The Satyagraha consisted of a parade followed by a rally outside the event conducted by the student run Wharton India Economic Forum which had rescinded the invitation to Narendra Modi after faculty members at the university objected to Modi as the speaker. The parade was kicked off by an inspiring speech delivered by Satya Dosapati who drew parallels with Gandhi’s march against salt tax and Martin Luther King’s march for civil rights. The highlight of the parade was a memorial service conducted in remembrance of free-speech outside the building housing the Department of English as many protesters tied their mouths with black ribbons. As the band played funeral music, a wreath was placed and a candle was lit in front of a headstone that read, "In Memory of Free Speech 1776-2013. Killed at Wharton by the English Department."
The protesters then made their way to the site of the rally to the revolutionary tune of Beethoven’s Fifth Symphony. Among the speakers at the rally were Saswati Sarkar, a professor at the university, and Peter Bonilla of the Foundation for Individual Rights in Education (FIRE). Professor Alan Kors, the founder of FIRE, and former faculty member Francisco Gil-White who was himself a victim of the university’s violation of free-speech rights sent in statements that were read out. Professor Kors highlighted the selective standards of the university and pointed out that the university would have come out in favor of Muslims if they had been offended. Francisco Gil-White sent in his statement from Mexico City. Well known activist Richard Benkin sent a recording of his speech. All speeches and statements were repeatedly interrupted by loud cheers and applause.
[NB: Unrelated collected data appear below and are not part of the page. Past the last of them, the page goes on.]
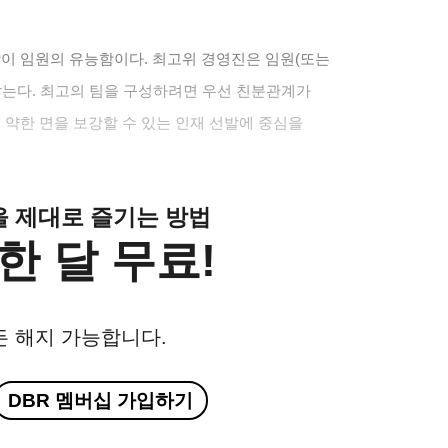
이 임원의 유능함이다. 최고위 경영진은 임원(또는
않는다. 최고의 팀을 구성하려면 우선 친분관계가
 약한 면을 보강할 수 있는 인재 선발에 중심을
클을 제대로 즐기는 방법
한 달 무료!
든 해지 가능합니다.
DBR 멤버십 가입하기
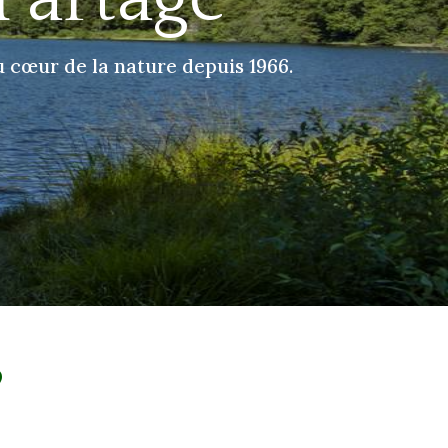
u cœur de la nature depuis 1966.
?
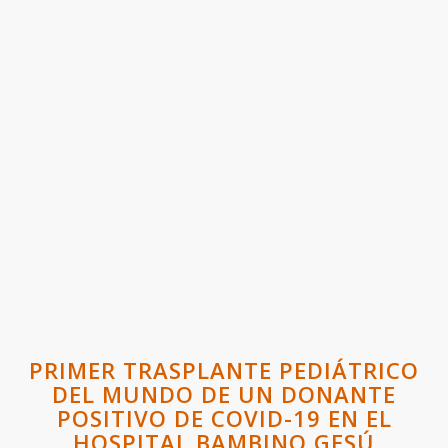
PRIMER TRASPLANTE PEDIÁTRICO
DEL MUNDO DE UN DONANTE
POSITIVO DE COVID-19 EN EL
HOSPITAL BAMBINO GESÚ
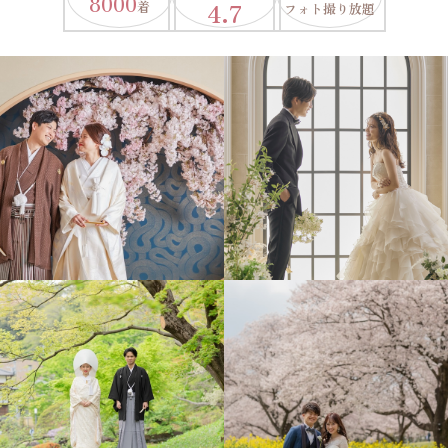
8000
4.7
着
フォト撮り放題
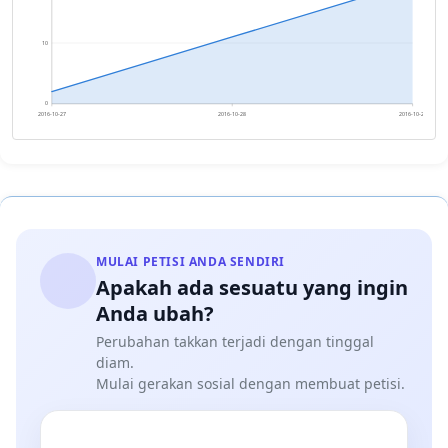
10
0
2016-10-27
2016-10-28
2016-10-29
MULAI PETISI ANDA SENDIRI
Apakah ada sesuatu yang ingin
Anda ubah?
Perubahan takkan terjadi dengan tinggal
diam.
Mulai gerakan sosial dengan membuat petisi.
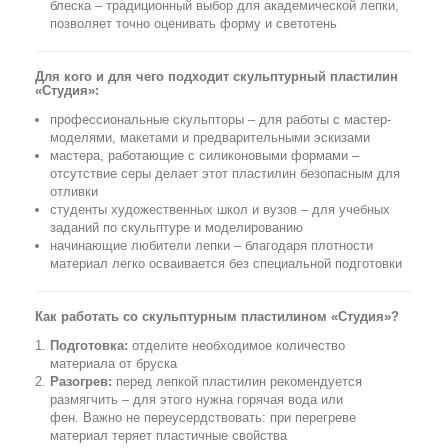
блеска – традиционный выбор для академической лепки,
позволяет точно оценивать форму и светотень
Для кого и для чего подходит скульптурный пластилин
«Студия»:
профессиональные скульпторы – для работы с мастер-
моделями, макетами и предварительными эскизами
мастера, работающие с силиконовыми формами –
отсутствие серы делает этот пластилин безопасным для
отливки
студенты художественных школ и вузов – для учебных
заданий по скульптуре и моделированию
начинающие любители лепки – благодаря плотности
материал легко осваивается без специальной подготовки
Как работать со скульптурным пластилином «Студия»?
Подготовка:
отделите необходимое количество
материала от бруска
Разогрев:
перед лепкой пластилин рекомендуется
размягчить – для этого нужна горячая вода или
фен. Важно не переусердствовать: при перегреве
материал теряет пластичные свойства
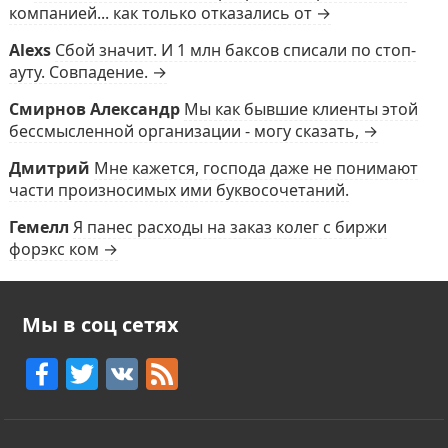
компанией... как только отказались от →
Alexs
Сбой значит. И 1 млн баксов списали по стоп-
ауту. Совпадение. →
Смирнов Александр
Мы как бывшие клиенты этой
бессмысленной организации - могу сказать, →
Дмитрий
Мне кажется, господа даже не понимают
части произносимых ими буквосочетаний.
Гемелл
Я панес расходы на заказ колег с биржи
форэкс ком →
Мы в соц сетях
F
T
V
F
a
w
K
e
c
itt
e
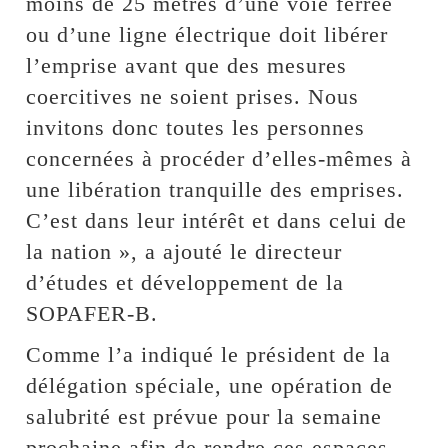
moins de 25 mètres d’une voie ferrée
ou d’une ligne électrique doit libérer
l’emprise avant que des mesures
coercitives ne soient prises. Nous
invitons donc toutes les personnes
concernées à procéder d’elles-mêmes à
une libération tranquille des emprises.
C’est dans leur intérêt et dans celui de
la nation », a ajouté le directeur
d’études et développement de la
SOPAFER-B.
Comme l’a indiqué le président de la
délégation spéciale, une opération de
salubrité est prévue pour la semaine
prochaine afin de rendre ces espaces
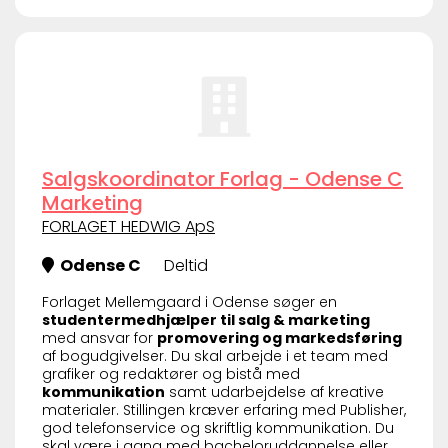
Salgskoordinator Forlag - Odense C
Marketing
FORLAGET HEDWIG ApS
Odense C
Deltid
Forlaget Mellemgaard i Odense søger en
studentermedhjælper til salg & marketing
med ansvar for
promovering og markedsføring
af bogudgivelser. Du skal arbejde i et team med
grafiker og redaktører og bistå med
kommunikation
samt udarbejdelse af kreative
materialer. Stillingen kræver erfaring med Publisher,
god telefonservice og skriftlig kommunikation. Du
skal være i gang med bacheloruddannelse eller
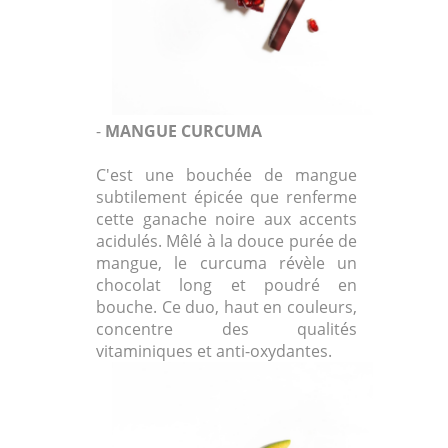
-
MANGUE CURCUMA
C'est une bouchée de mangue
subtilement épicée que renferme
cette ganache noire aux accents
acidulés. Mêlé à la douce purée de
mangue, le curcuma révèle un
chocolat long et poudré en
bouche. Ce duo, haut en couleurs,
concentre des qualités
vitaminiques et anti-oxydantes.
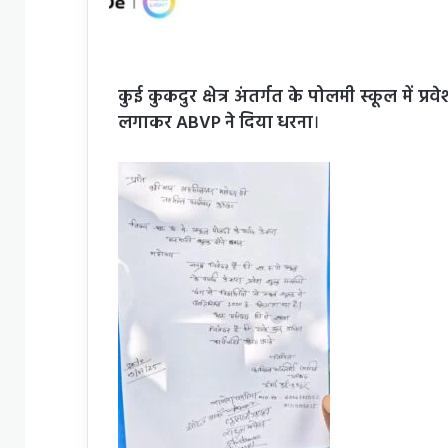
कुई कुकदुर क्षेत्र अंतर्गत के पोलमी स्कूल में 
लगाकर ABVP ने दिया धरना
।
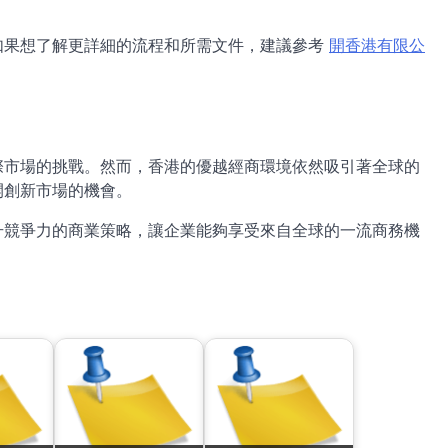
如果想了解更詳細的流程和所需文件，建議參考
開香港有限公
際市場的挑戰。然而，香港的優越經商環境依然吸引著全球的
開創新市場的機會。
升競爭力的商業策略，讓企業能夠享受來自全球的一流商務機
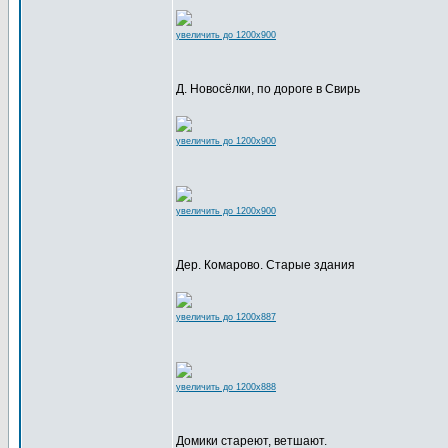
увеличить до 1200x900
Д. Новосёлки, по дороге в Свирь
увеличить до 1200x900
увеличить до 1200x900
Дер. Комарово. Старые здания
увеличить до 1200x887
увеличить до 1200x888
Домики стареют, ветшают.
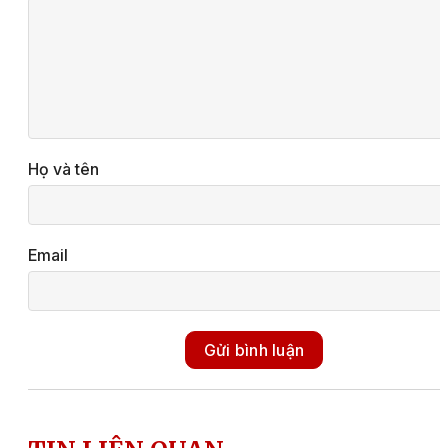
Họ và tên
Email
Gửi bình luận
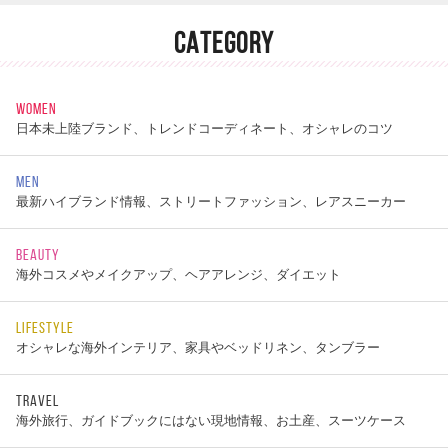
CATEGORY
WOMEN
日本未上陸ブランド、トレンドコーディネート、オシャレのコツ
MEN
最新ハイブランド情報、ストリートファッション、レアスニーカー
BEAUTY
海外コスメやメイクアップ、ヘアアレンジ、ダイエット
LIFESTYLE
オシャレな海外インテリア、家具やベッドリネン、タンブラー
TRAVEL
海外旅行、ガイドブックにはない現地情報、お土産、スーツケース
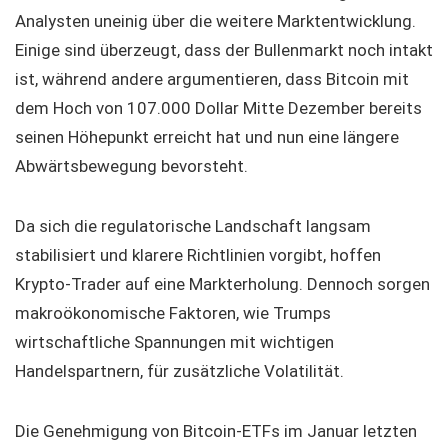
Analysten uneinig über die weitere Marktentwicklung.
Einige sind überzeugt, dass der Bullenmarkt noch intakt
ist, während andere argumentieren, dass Bitcoin mit
dem Hoch von 107.000 Dollar Mitte Dezember bereits
seinen Höhepunkt erreicht hat und nun eine längere
Abwärtsbewegung bevorsteht.
Da sich die regulatorische Landschaft langsam
stabilisiert und klarere Richtlinien vorgibt, hoffen
Krypto-Trader auf eine Markterholung. Dennoch sorgen
makroökonomische Faktoren, wie Trumps
wirtschaftliche Spannungen mit wichtigen
Handelspartnern, für zusätzliche Volatilität.
Die Genehmigung von Bitcoin-ETFs im Januar letzten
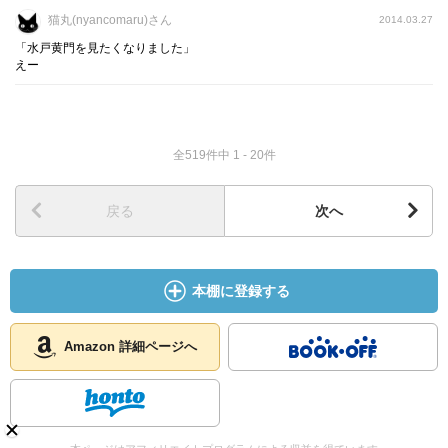
猫丸(nyancomaru)さん
2014.03.27
「水戸黄門を見たくなりました」
えー
全519件中 1 - 20件
戻る
次へ
本棚に登録する
Amazon 詳細ページへ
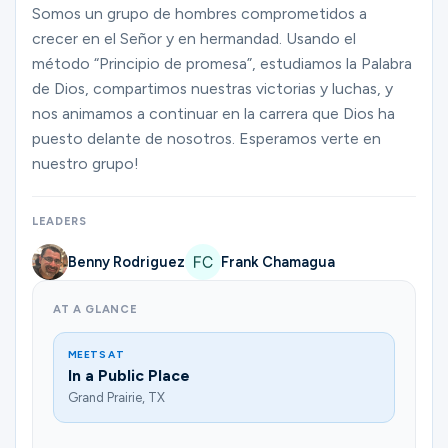
Ministries
Somos un grupo de hombres comprometidos a
crecer en el Señor y en hermandad. Usando el
método “Principio de promesa”, estudiamos la Palabra
de Dios, compartimos nuestras victorias y luchas, y
Groups
nos animamos a continuar en la carrera que Dios ha
puesto delante de nosotros. Esperamos verte en
nuestro grupo!
Give
LEADERS
Search
Benny Rodriguez
Frank Chamagua
AT A GLANCE
English
MEETS AT
In a Public Place
Grand Prairie, TX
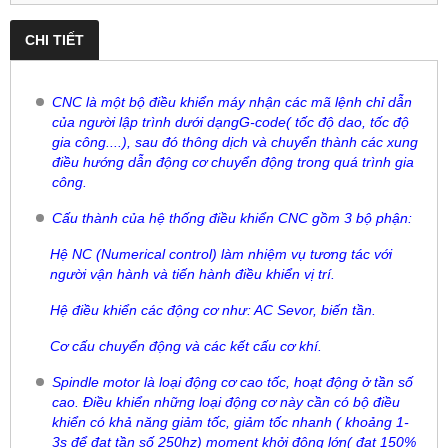
CHI TIẾT
CNC là một bộ điều khiển máy nhận các mã lệnh chỉ dẫn
của người lập trình dưới dạngG-code( tốc độ dao, tốc độ
gia công....), sau đó thông dịch và chuyển thành các xung
điều hướng dẫn động cơ chuyển động trong quá trình gia
công.
Cấu thành của hệ thống điều khiển CNC gồm 3 bộ phận:
Hệ NC (Numerical control) làm nhiệm vụ tương tác với
người vận hành và tiến hành điều khiển vị trí.
Hệ điều khiển các động cơ như: AC Sevor, biến tần.
Cơ cấu chuyển động và các kết cấu cơ khí.
Spindle motor là loại động cơ cao tốc, hoạt động ở tần số
cao. Điều khiển những loại động cơ này cần có bộ điều
khiển có khả năng giảm tốc, giảm tốc nhanh ( khoảng 1-
3s để đạt tần số 250hz) moment khởi động lớn( đạt 150%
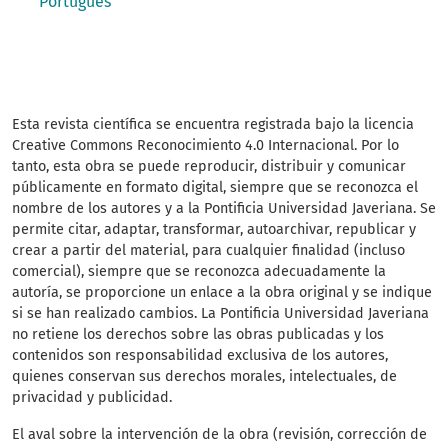
Português
Esta revista científica
se encuentra registrada bajo la licencia
Creative Commons Reconocimiento 4.0 Internacional. Por lo
tanto, esta obra se puede reproducir, distribuir y comunicar
públicamente en formato digital, siempre que se reconozca el
nombre de los autores y a la Pontificia Universidad Javeriana. Se
permite citar, adaptar, transformar, autoarchivar, republicar y
crear a partir del material, para cualquier finalidad (incluso
comercial), siempre que se reconozca adecuadamente la
autoría, se proporcione un enlace a la obra original y se indique
si se han realizado cambios. La Pontificia Universidad Javeriana
no retiene los derechos sobre las obras publicadas y los
contenidos son responsabilidad exclusiva de los autores,
quienes conservan sus derechos morales, intelectuales, de
privacidad y publicidad.
El aval sobre la intervención de la obra (revisión, corrección de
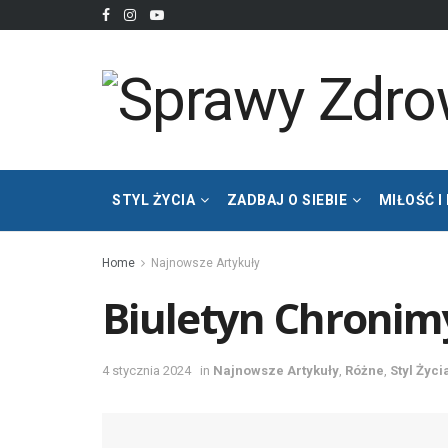
STYL ŻYCIA
ZADBAJ O SIEBIE
MIŁOŚĆ I
Home
Najnowsze Artykuły
Biuletyn Chronimy
4 stycznia 2024
in
Najnowsze Artykuły
,
Różne
,
Styl Życi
The protesters carried several placards and banners during the Satyagraha. One placard read, “First they came for the Hindus...” while others mocked the faculty members by portraying them as members of the “Intellectual Al Qaeda.” A few placards highlighted the wrong claims about the 2002 Gujarat riots with the claims rubber stamped with the word “Lie” and the words “Professors, Don’t Lie” appearing under the highlighted claim. Still others quoted Benjamin Franklin and the First Amendment of the American Constitution. There were also messages supporting Narendra Modi and opposing Communism. One banner that conveyed a poignant message was the image of Statue of Liberty being gagged by a person with the word “UPenn” stamped on his headgear. Several students and faculty members who did not want to openly participate in the rally fearing retaliation from the university’s authorities walked up to the protesters and thanked them. Many of them expressed support on Facebook and other social media outlets.
Amy Gutmann, the president of the university, had been invited to present her view on why she believed it was right to demonize Hindus who participated in public affairs, but she did not show up at the event. Despite the university being responsible for targeting Hindus, the organizers decided to invite the president of the university as they wanted to conform to the Hindu ethos and set an example by providing a platform for the free expression of ideas.
“This is just the first of the Satyagrahas this country will see,” said Prasad Yalamanchi who was one of the organizers of the protest.